The cyber criminals that are associated with North Korea are using a variety of techniques to carry out ransomware attacks against healthcare organizations, according to a joint cybersecurity advisory. The attackers are using traditional methods, such as exploiting common vulnerabilities and exposures (CVEs), using virtual private networks (VPNs) and virtual private servers (VPSs), and employing various ransomware tools. In addition, the attackers are obscuring their identity by operating under third-party foreign affiliate identities and using third-party foreign intermediaries to receive ransom payments. The attackers are demanding ransoms in cryptocurrency, with bitcoin being the preferred method, and may threaten to expose a company’s proprietary data if the ransom is not paid.

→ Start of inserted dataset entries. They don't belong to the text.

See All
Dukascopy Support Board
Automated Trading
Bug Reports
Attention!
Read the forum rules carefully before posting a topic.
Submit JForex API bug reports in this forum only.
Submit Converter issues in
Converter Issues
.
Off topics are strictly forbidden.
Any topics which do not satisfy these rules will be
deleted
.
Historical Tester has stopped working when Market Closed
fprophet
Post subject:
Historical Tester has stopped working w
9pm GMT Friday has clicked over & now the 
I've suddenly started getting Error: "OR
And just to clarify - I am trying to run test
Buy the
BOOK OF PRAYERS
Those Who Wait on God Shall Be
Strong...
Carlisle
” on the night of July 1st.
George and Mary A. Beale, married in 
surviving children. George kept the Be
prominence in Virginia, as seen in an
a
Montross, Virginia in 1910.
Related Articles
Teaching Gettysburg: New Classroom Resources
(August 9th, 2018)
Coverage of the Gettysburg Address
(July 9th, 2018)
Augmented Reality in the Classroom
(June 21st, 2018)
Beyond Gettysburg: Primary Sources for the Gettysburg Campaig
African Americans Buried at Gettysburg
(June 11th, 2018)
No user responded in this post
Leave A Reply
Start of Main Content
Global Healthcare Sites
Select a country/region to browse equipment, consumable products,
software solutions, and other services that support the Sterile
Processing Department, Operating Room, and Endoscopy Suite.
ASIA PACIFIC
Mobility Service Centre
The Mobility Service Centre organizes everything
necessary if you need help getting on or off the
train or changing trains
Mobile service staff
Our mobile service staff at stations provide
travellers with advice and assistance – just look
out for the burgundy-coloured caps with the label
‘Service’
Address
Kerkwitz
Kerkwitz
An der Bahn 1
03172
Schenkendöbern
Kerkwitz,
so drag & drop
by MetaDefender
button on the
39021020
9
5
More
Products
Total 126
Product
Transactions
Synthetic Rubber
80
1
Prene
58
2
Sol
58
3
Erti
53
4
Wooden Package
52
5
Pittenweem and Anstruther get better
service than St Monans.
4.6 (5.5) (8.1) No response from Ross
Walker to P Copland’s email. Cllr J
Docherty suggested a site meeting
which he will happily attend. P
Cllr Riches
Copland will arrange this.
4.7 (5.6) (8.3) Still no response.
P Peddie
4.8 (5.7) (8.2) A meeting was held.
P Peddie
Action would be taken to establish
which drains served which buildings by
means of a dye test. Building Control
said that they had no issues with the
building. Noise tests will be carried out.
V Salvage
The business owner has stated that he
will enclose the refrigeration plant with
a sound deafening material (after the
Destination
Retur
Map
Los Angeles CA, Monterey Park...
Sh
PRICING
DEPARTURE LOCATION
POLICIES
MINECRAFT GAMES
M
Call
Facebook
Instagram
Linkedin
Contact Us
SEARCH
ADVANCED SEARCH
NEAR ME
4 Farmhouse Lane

The authoring agencies urge organizations, including HPH Sector organizations, to take a multi-pronged approach to mitigate the risk of ransomware incidents. They recommend limiting access to data by authenticating and encrypting connections with public key infrastructure certificates in virtual private networks (VPNs) and transport layer security (TLS) connections, as well as implementing the principle of least privilege by using standard user accounts on internal systems rather than administrative accounts. To further protect data, they recommend turning off weak or unnecessary management interfaces, masking the permanent account number (PAN) when displayed, and storing PII/PHI securely by utilizing technologies such as encryption. Additionally, they recommend implementing and enforcing multi-layer network segmentation and using monitoring tools to observe for any suspicious behaviour from IoT devices. Organizations should also maintain isolated backups of their data, regularly test backups and restoration, and create and exercise a basic cyber incident response plan. Updating operating systems, software and firmware as soon as they are released, as well as ensuring that Remote Desktop Protocol (RDP) is secure and monitored closely when used, will also help to mitigate risks. Furthermore, users should be trained on how to respond to phishing emails and to use strong passwords, while MFA should be required for as many services as possible. Finally, organizations should consider adding email banners to messages coming from outside the organization and joining CISA’s AIS program to receive real-time exchange of cyber threat indicators and defensive measures.

In the event of a ransomware incident, organizations have been advised to follow their own ransomware response checklist, scan backups with an antivirus program, and report the incident to appropriate authorities – such as the FBI, CISA, or the U.S. Secret Service in the United States, or NIS, KISA, and KNPA in South Korea – and apply incident response best practices outlined in the joint Cybersecurity Advisory, Technical Approaches to Uncovering and Remediating Malicious Activity, developed by CISA and the cybersecurity authorities of Australia, Canada, New Zealand, and the United Kingdom.